Scan the records for the string "Left" and copy every line that holds it.

[Start of section]

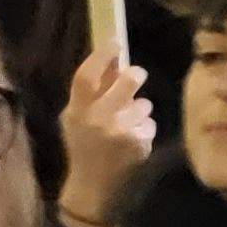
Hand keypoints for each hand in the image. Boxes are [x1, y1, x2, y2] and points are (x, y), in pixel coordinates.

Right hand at [57, 54, 155, 226]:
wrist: (92, 184)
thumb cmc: (83, 146)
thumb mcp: (76, 120)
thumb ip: (89, 95)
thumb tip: (111, 61)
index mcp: (76, 111)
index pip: (86, 77)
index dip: (101, 56)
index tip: (115, 42)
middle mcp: (97, 119)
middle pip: (127, 82)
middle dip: (134, 75)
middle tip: (136, 75)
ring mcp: (120, 132)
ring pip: (144, 104)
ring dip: (139, 111)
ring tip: (126, 124)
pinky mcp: (138, 143)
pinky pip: (150, 124)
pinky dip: (144, 129)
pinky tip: (132, 141)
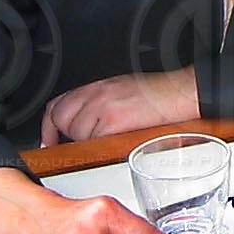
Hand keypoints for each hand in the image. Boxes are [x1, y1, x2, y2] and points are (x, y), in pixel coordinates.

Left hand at [40, 67, 199, 145]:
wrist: (183, 94)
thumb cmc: (163, 96)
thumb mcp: (125, 92)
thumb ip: (101, 104)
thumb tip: (85, 124)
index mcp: (98, 86)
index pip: (58, 104)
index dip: (50, 126)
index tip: (51, 141)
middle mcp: (95, 94)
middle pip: (60, 118)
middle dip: (70, 135)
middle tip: (88, 142)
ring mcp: (101, 106)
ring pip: (77, 134)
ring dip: (91, 142)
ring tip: (116, 137)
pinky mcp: (111, 121)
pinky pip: (92, 142)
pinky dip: (102, 147)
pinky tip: (119, 141)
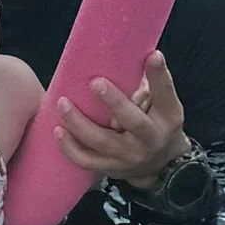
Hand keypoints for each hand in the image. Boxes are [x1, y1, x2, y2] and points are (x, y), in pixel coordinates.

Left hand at [52, 52, 188, 189]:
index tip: (153, 56)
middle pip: (134, 122)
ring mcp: (129, 157)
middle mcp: (150, 139)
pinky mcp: (111, 168)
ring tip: (62, 104)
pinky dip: (70, 148)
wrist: (160, 165)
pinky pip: (87, 161)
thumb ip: (149, 86)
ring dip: (80, 123)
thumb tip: (131, 59)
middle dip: (115, 102)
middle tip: (95, 82)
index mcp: (167, 117)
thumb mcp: (164, 106)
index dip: (160, 76)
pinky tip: (57, 131)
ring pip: (102, 142)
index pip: (165, 95)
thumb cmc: (157, 123)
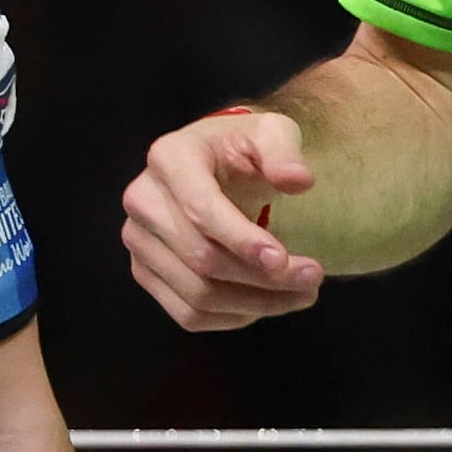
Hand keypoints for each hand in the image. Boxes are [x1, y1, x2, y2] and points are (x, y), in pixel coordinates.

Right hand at [123, 108, 323, 330]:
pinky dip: (232, 318)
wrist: (213, 165)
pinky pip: (188, 314)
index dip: (242, 240)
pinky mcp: (145, 272)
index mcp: (169, 158)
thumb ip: (283, 152)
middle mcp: (143, 200)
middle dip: (262, 278)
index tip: (283, 260)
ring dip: (255, 304)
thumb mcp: (270, 132)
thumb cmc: (242, 149)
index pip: (201, 210)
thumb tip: (298, 180)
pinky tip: (265, 303)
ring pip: (197, 295)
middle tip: (312, 279)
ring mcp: (139, 240)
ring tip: (301, 294)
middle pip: (201, 258)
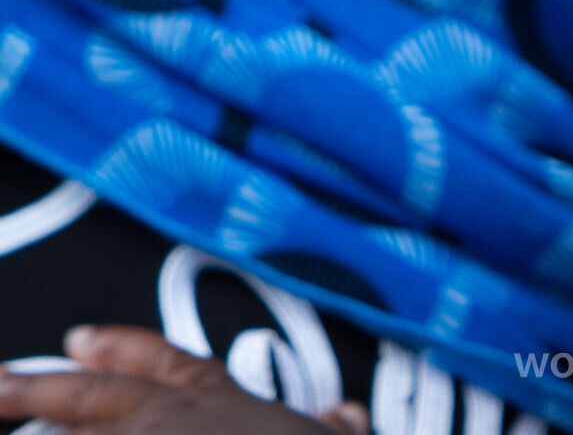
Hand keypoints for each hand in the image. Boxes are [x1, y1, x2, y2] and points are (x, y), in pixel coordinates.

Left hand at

[End of section]

Problem solution:
Left hand at [40, 67, 199, 145]:
Left hand at [52, 52, 188, 189]:
Left hand at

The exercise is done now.